Stockholm (HedgeNordic) – Proxy Renewable Long/Short Energy, an emerging energy transition-focused fund specialising in green and clean energy industries, ranked as the second-best performing hedge fund in the Nordics last year in its first full year of operations. The long-biased long/short equity fund managed by a team of three returned just short of 46 percent net of fees last year, which is a “very strong result regardless of how you measure it,” according to CEO Dan Lindström (pictured).

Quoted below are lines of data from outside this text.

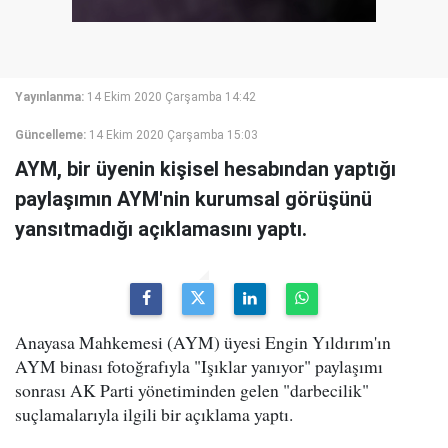
Yayınlanma:
14 Ekim 2020 Çarşamba 14:42
Güncelleme:
14 Ekim 2020 Çarşamba 15:03
AYM, bir üyenin kişisel hesabından yaptığı
paylaşımın AYM'nin kurumsal görüşünü
yansıtmadığı açıklamasını yaptı.
Anayasa Mahkemesi (AYM) üyesi Engin Yıldırım'ın
AYM binası fotoğrafıyla "Işıklar yanıyor" paylaşımı
sonrası AK Parti yönetiminden gelen "darbecilik"
suçlamalarıyla ilgili bir açıklama yaptı.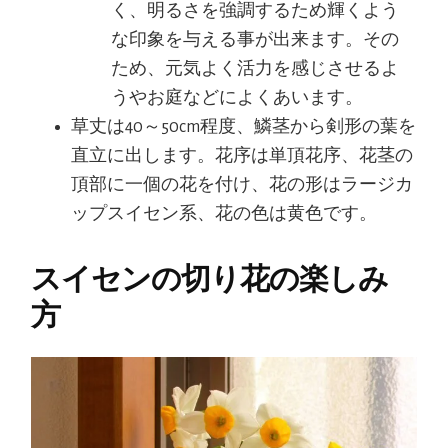
く、明るさを強調するため輝くよう
な印象を与える事が出来ます。その
ため、元気よく活力を感じさせるよ
うやお庭などによくあいます。
草丈は40～50cm程度、鱗茎から剣形の葉を
直立に出します。花序は単頂花序、花茎の
頂部に一個の花を付け、花の形はラージカ
ップスイセン系、花の色は黄色です。
スイセンの切り花の楽しみ
方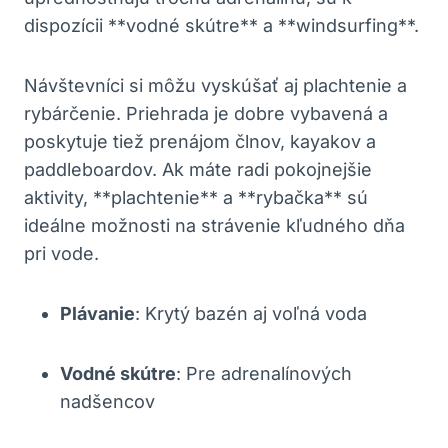
dispozícii **vodné ‌skútre** a⁤ **windsurfing**.
Návštevníci si môžu⁤ vyskúšať ‌aj plachtenie a
rybárčenie. Priehrada je ⁢dobre vybavená a
poskytuje tiež ⁤prenájom⁤ člnov, ⁤kayakov a
paddleboardov. Ak máte radi pokojnejšie⁤
aktivity, **plachtenie** a **rybačka** sú
ideálne ‌možnosti na strávenie kľudného dňa⁢
pri vode.
Plávanie
: Krytý bazén aj voľná voda
Vodné skútre
:⁣ Pre adrenalínových
nadšencov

“A big part of the return was attributable to our directional bet on the renewable and energy efficiency sectors,” Lindström tells HedgeNordic, which is what the fund was designed to do from the start. “When we launched the fund in mid-December of 2018, we emphasised that the fund was meant to have a directional bias and seek to capitalise on the energy transition theme,” he adds. “In hindsight, that was a good decision that paid off.” Yet the fund was launched when stocks came crashing down and going against the crowd might have seemed unwise at that point. The team at Proxy P Management, which includes CIO Jonas Dahlqvist, sector specialist Hans Berglund and risk analyst and quantitative manager Niklas Hedman, saw the fourth-quarter sell-off as a “massive buying opportunity because valuations were very cheap relative to the growth trajectory of the renewable energy sector.”

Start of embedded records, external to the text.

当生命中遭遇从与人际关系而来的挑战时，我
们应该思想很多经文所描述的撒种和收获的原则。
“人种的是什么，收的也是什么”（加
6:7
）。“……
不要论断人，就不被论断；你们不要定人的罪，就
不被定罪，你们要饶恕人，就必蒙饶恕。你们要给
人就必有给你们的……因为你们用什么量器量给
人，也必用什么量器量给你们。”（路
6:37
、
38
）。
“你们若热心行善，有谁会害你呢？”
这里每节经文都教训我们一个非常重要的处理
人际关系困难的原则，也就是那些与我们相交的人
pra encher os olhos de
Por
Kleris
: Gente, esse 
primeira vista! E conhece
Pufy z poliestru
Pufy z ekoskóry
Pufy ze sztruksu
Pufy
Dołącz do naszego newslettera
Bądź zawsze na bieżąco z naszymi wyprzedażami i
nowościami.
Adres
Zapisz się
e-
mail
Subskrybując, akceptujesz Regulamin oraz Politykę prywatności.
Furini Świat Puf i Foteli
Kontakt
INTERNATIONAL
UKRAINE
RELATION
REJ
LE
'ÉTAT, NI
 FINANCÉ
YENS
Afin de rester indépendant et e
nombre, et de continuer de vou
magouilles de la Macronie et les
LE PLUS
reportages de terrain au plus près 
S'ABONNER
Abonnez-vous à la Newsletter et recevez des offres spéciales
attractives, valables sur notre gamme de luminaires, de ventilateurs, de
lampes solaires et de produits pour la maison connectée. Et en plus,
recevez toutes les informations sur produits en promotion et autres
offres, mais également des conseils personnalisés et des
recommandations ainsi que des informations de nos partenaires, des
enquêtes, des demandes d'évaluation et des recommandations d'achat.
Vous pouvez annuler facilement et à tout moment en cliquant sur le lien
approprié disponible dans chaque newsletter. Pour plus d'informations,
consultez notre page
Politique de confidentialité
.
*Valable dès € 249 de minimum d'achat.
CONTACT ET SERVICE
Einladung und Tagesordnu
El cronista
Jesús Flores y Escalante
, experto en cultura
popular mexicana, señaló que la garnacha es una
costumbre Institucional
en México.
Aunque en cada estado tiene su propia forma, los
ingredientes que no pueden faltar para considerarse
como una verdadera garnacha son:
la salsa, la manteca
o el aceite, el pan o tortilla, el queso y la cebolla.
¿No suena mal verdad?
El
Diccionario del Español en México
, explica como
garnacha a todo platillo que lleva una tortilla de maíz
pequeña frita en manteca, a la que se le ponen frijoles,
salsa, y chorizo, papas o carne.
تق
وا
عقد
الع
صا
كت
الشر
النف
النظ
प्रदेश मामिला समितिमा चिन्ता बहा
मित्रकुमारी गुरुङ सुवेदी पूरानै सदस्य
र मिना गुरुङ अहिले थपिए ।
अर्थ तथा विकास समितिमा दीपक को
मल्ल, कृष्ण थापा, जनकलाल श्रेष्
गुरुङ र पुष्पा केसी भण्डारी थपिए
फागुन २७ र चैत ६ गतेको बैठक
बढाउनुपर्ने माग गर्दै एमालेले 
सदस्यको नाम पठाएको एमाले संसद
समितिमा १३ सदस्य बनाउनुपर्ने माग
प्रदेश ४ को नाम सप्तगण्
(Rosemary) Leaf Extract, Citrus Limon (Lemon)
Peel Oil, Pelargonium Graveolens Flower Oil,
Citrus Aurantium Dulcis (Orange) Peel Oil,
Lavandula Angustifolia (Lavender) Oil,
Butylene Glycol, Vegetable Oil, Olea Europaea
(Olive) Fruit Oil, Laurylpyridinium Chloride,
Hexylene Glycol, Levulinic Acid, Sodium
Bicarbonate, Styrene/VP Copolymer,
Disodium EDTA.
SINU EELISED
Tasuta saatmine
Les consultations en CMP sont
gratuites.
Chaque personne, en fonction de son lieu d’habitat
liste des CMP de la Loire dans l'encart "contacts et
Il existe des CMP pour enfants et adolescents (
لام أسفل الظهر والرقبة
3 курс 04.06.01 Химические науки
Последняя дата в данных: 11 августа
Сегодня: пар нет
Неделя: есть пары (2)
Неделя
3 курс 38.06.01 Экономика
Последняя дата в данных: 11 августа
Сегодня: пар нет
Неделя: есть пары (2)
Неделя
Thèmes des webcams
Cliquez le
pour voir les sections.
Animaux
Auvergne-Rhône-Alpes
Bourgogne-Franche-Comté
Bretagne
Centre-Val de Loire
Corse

Proxy Renewable Long/Short Energy outperformed the market by ten percentage points last year. “Most of the alpha stems from our robust and repeatable investment process in general and our ability to select growth stocks outperforming the market in particular,” says Lindström, who adds that “we have seen strong performance from different sub-sectors within the renewable energy and energy tech space.” Whereas the solar sector accounted for about 35-40 percent of the fund’s return in 2019, Lindström argues that “the sector does account for a quarter of our investment universe, so it is not unexpected that solar stocks contributed substantially to performance.”
Planning for the Future
According to Lindström, “the renewable energy sector is fairly priced for the time being,” yet he anticipates great investment opportunities for Proxy Renewable Long/Short Energy going forward. “The dispersion between winners and laggards will increase,” reckons Lindström, which will create more opportunities for long/short equity vehicles. “Our alpha generation will come from our ability to identify the winners as well as the losers and laggards.”

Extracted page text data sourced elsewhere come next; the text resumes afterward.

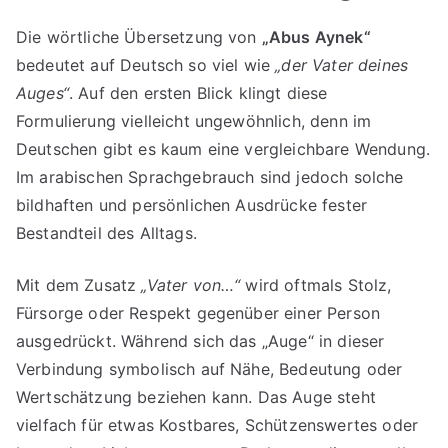
Die wörtliche Übersetzung von
„Abus Aynek“
bedeutet auf Deutsch so viel wie
„der Vater deines
Auges“
. Auf den ersten Blick klingt diese
Formulierung vielleicht ungewöhnlich, denn im
Deutschen gibt es kaum eine vergleichbare Wendung.
Im arabischen Sprachgebrauch sind jedoch solche
bildhaften und persönlichen Ausdrücke fester
Bestandteil des Alltags.
Mit dem Zusatz
„Vater von…“
wird oftmals Stolz,
Fürsorge oder Respekt gegenüber einer Person
ausgedrückt. Während sich das „Auge“ in dieser
Verbindung symbolisch auf Nähe, Bedeutung oder
Wertschätzung beziehen kann. Das Auge steht
vielfach für etwas Kostbares, Schützenswertes oder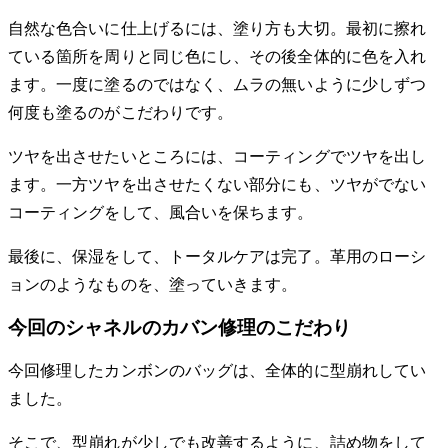
自然な色合いに仕上げるには、塗り方も大切。最初に擦れ
ている箇所を周りと同じ色にし、その後全体的に色を入れ
ます。一度に塗るのではなく、ムラの無いように少しずつ
何度も塗るのがこだわりです。
ツヤを出させたいところには、コーティングでツヤを出し
ます。一方ツヤを出させたくない部分にも、ツヤがでない
コーティングをして、風合いを保ちます。
最後に、保湿をして、トータルケアは完了。革用のローシ
ョンのようなものを、塗っていきます。
今回のシャネルのカバン修理のこだわり
今回修理したカンボンのバッグは、全体的に型崩れしてい
ました。
そこで、型崩れが少しでも改善するように、詰め物をして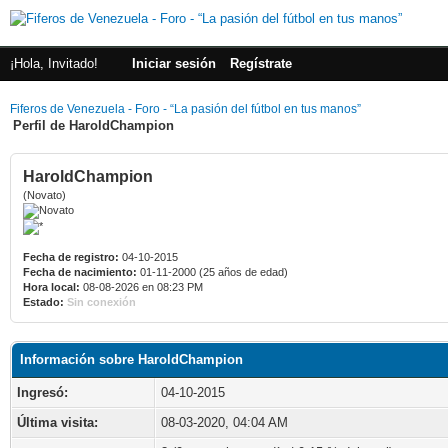
¡Hola, Invitado!
Iniciar sesión
Regístrate
Fiferos de Venezuela - Foro - “La pasión del fútbol en tus manos”
Perfil de HaroldChampion
HaroldChampion
(Novato)
Fecha de registro:
04-10-2015
Fecha de nacimiento:
01-11-2000 (25 años de edad)
Hora local:
08-08-2026 en 08:23 PM
Estado:
Sin conexión
Información sobre HaroldChampion
Ingresó:
04-10-2015
Última visita:
08-03-2020, 04:04 AM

By investing into a fund like Proxy Renewable Long/Short Energy, investors achieve diversified exposure to a fast-growing sector, supporting the energy transition. “I believe in the sector,” says Lindström, who expects the renewable energy sector to continue to “be one of the best performing sectors in the next five or ten years in terms of growth and performance.”
After holding multiple meetings with potential investors last year, Lindström emphasises that “investment professionals are interested in the energy transition theme.” Yet he acknowledges that fund managers “need to have something unique to stand out, and it is not just results that matter.” Apart from last year’s solid performance, “Proxy’s competitive edge is three-fold,” highlights Lindström. “First, the energy transition theme matched with growth momentum criteria.” Second, “our in-house quant expertise and proprietary quantitative and portfolio management system.” And third, “a discretionary top-down approach combined with quantitative bottom-up and categorisation methodology.”
Whereas the Proxy P team is “comfortable with the current setup and the four-member management team,” they expect to hire one or two junior quantitative analysts to “add further resources and support on the operational as well as on the investment side of the business.”